Here Borbély weaves the liturgy of Passover, the archetypal story of Jewish liberation, into the genocidal violence of Auschwitz. The poem ends with a final, devastating juxtaposition, this time quoting “Chad Gadya,” the Aramaic children’s song sung joyously at the end of a seder, as it shifts focus from Moll to one of his young victims:
“A little goat,”
mumbled a small child, “a little goat,”
and squeezed the hand of his Mammele
as they walked toward the ovens.
Here Borbély approaches over-sentimentality, but holds back just before he crosses that line.

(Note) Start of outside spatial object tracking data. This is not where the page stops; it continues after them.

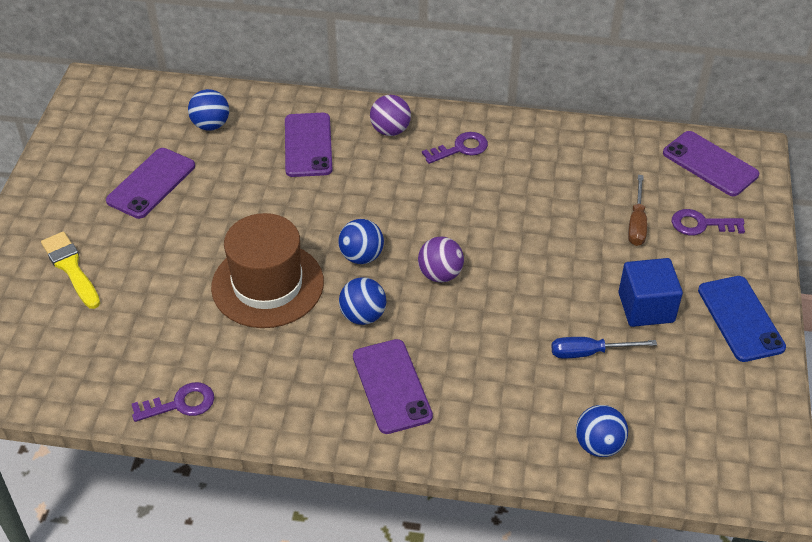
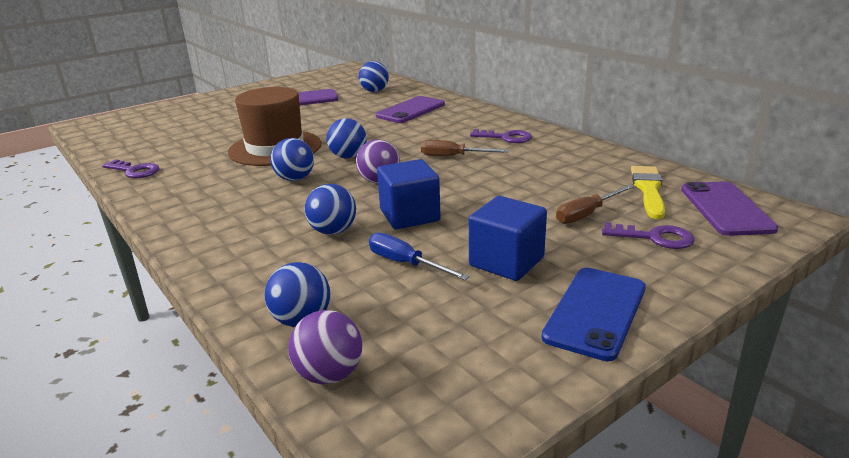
camera: 45 degrees right, 20 degrees down
yellow brush [41,231,100,309] -> yellow brush moved to [631,166,665,219]
purple phone [353,339,433,434] -> none
purple ball [370,95,411,136] -> purple ball moved to [288,310,362,384]
purple key [672,209,745,235] -> purple key turned 150 degrees clockwise [602,222,695,249]
none -> blue ball [305,184,356,235]
none -> blue cube [377,159,441,229]
none -> brown screwdriver [421,140,509,157]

This stanza demonstrates his ability to signal, with a vivid detail, the inexpressible suffering of which our world is both progenitor and heir.
Dead and dying children recur throughout Borbély’s poetry and symbolize for him the impossibility of any redemption outside death. In an essay on the Nobel Prize-winning Hungarian Jewish writer Imre Kertész, Borbély writes that a child “is always the embodiment of the Messiah, or—to put it differently—of the Redeemer.” A dead child is, therefore, a brutal reminder that messianic eschatology, and its promise of a joyous redemption, is a fairy tale.

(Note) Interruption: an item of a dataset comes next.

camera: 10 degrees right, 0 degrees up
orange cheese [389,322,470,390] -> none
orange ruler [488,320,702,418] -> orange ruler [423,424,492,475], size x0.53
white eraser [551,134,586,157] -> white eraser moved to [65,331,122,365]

This impossibility of messianic redemption is as central to Borbély’s theology as it is to the childhood of The Dispossessed’s narrator; the closest person in that novel to a messiah is an intellectually disabled man named Messiyah, whom villagers hire to clean their outhouses. In this anti-redemptive theology, Borbély sometimes seems like a bleaker version of Yeshayahu Leibowitz, the iconoclastic Orthodox Israeli theologian who maintained that “the messiah will come, forever . . . Any messiah who comes is a false messiah. The essence of the messiah is that he always will be coming.”

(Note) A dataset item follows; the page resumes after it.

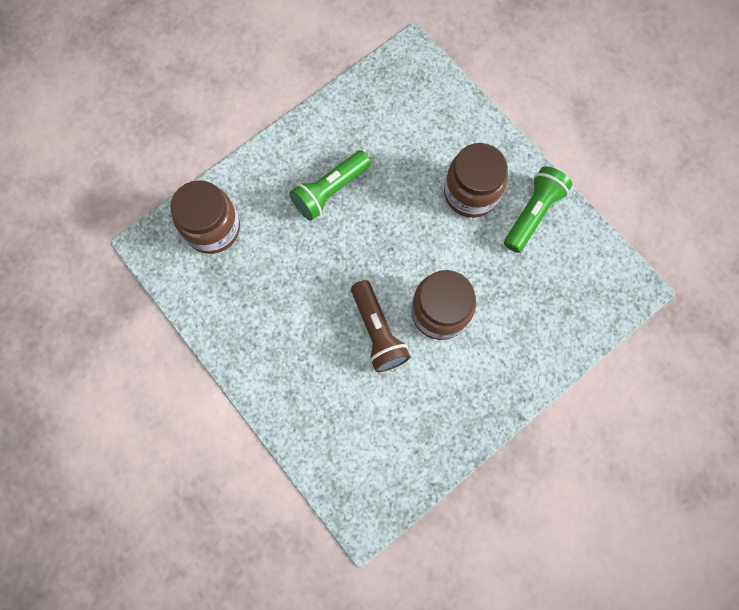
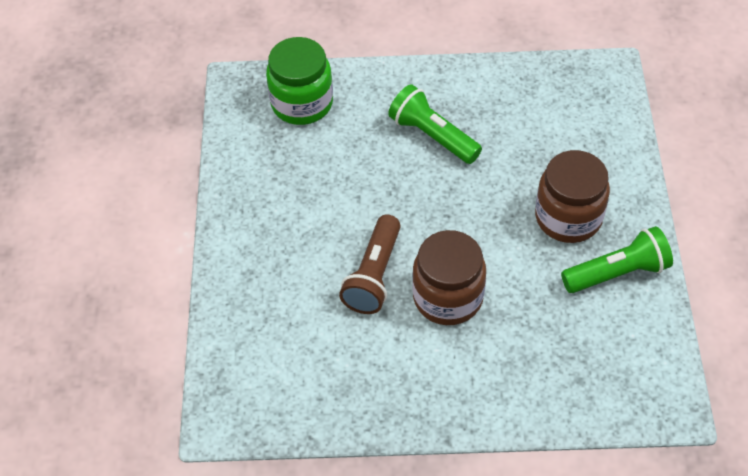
camera: 40 degrees right, 20 degrees down
brown jar [170,180,240,254] -> green jar [266,37,333,125]
green flashlight [289,150,371,221] -> green flashlight turned 45 degrees clockwise [388,84,482,164]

“The Sequence of Isaac Taub,” a poem based loosely on a Hungarian Hasidic folk song, describes the messiah appearing to a rabbi in the form of a bird. But when the rabbi does not sing, the messiah-bird grows depressed and becomes mute. The last verse of the original Hasidic folk song ends with a rooster crowing, “When will it be? When will it be? / When the Temple stands again, / and Zion is rebuilt,” a classic articulation of Jewish messianic faith. Borbély asks the same question, but with a very different answer: “Never shall that bird ascend, / just he who sings these words.”
The specific theological meaning here is cryptic, in a way typical of Borbély’s weaker poetic moments; he sometimes falls into abstraction or obscurity, where specificity and vividness might be more compelling. What, after all, does it mean, and what is at stake in Borbély’s poetic theology, for this mute messiah-bird to ascend, or not? Either way, the eschatological prognosis is clear: don’t bother pinning your hopes on messianic redemption. The only certainties are that redemption is impossible, and that you will die.
Despite its occasional obscurity, the poetry of Final Matters is a tremendous achievement, and shows that Borbély should be considered not just among the great writers of post-Soviet Europe, but also of contemporary Judaism. Like so many Central and Eastern European Jews, Borbély learned his Jewishness through a combination of shame, violence, and secret ritual. But he expressed and responded to this inheritance with a beautiful, grief-stricken body of work that broadens the possibilities for modern Jewish writing.
Perhaps a sustained engagement with the theological traditions of Europe’s vibrant Jewish past, combined with an uncompromising consideration of its traumatized Jewish present, might give rise to a new, radically expansive, and deeply rooted form of Jewish religious discourse. In Final Matters, Borbély has set forth what is at once a groundwork for, and a vital contribution to, such a literature.
Daniel Kraft is a writer, translator, and educator living in Richmond, Virginia.